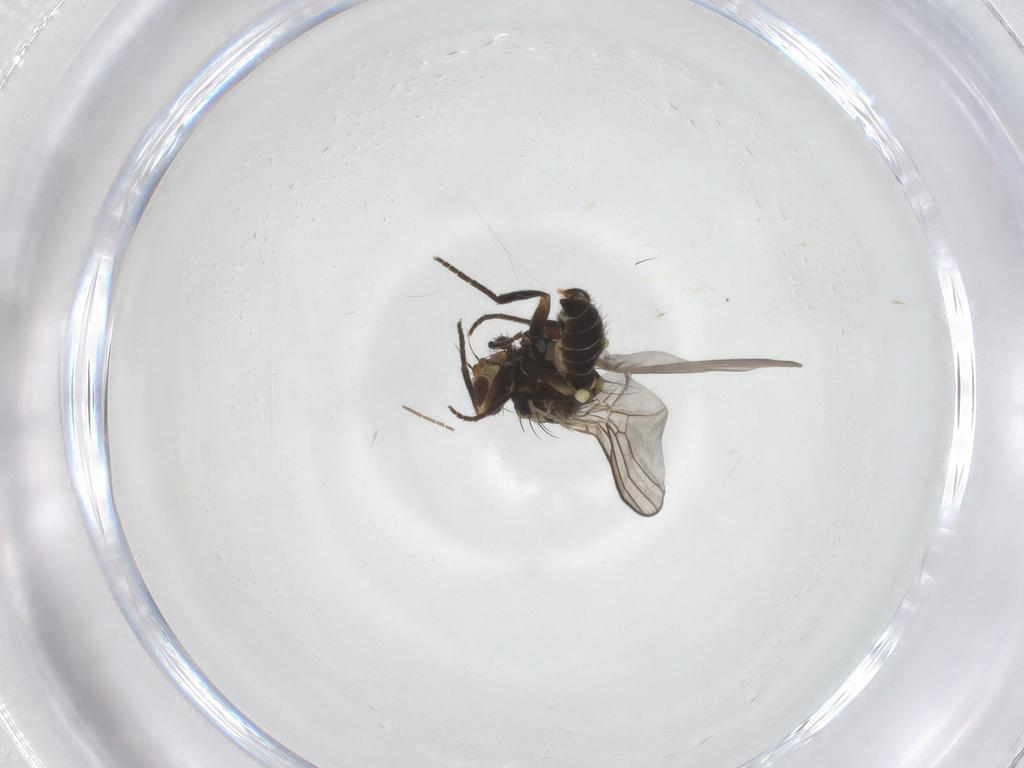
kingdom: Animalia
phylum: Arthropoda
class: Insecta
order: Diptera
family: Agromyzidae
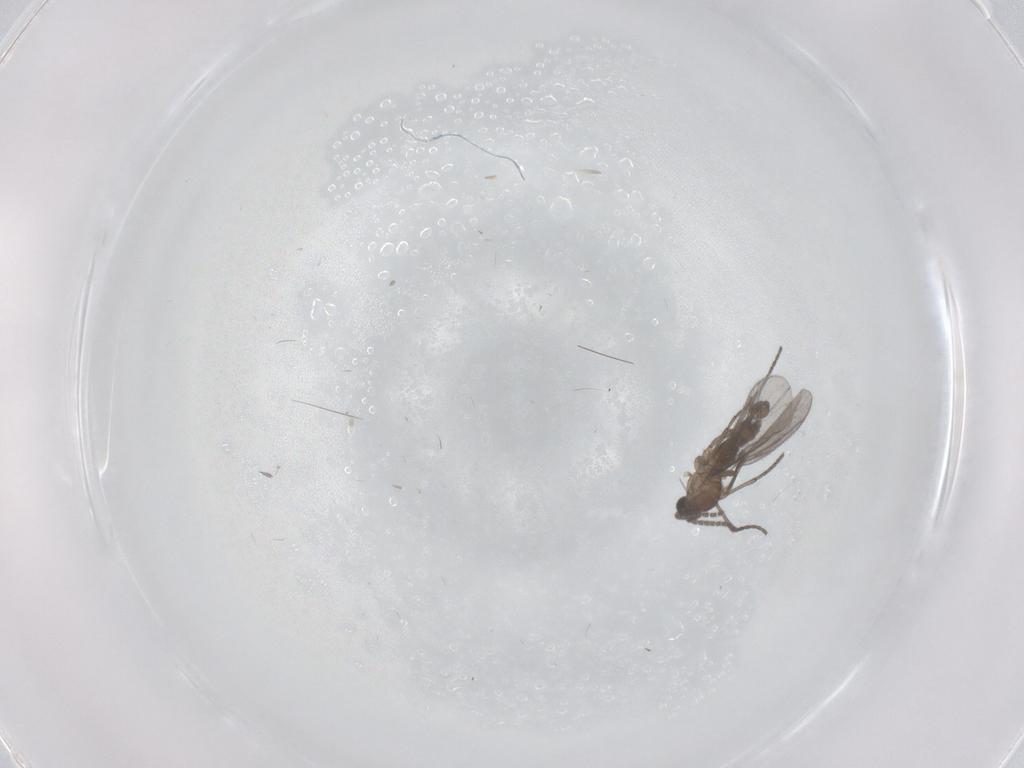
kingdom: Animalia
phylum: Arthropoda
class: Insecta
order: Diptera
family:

= = =

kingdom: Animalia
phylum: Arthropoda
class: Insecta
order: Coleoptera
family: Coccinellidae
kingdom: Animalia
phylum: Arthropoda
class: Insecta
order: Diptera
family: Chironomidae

= = =

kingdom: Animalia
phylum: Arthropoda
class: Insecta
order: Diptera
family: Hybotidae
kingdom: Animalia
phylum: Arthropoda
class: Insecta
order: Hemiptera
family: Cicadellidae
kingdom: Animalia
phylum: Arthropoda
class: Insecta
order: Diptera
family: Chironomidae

= = =

*Aim of the task*.
Which lines in the records above contain the string "family"? List every one of them in full, counting only matches with the same capitalization.

*Exercise output*.
family: Agromyzidae
family:
family: Coccinellidae
family: Chironomidae
family: Hybotidae
family: Cicadellidae
family: Chironomidae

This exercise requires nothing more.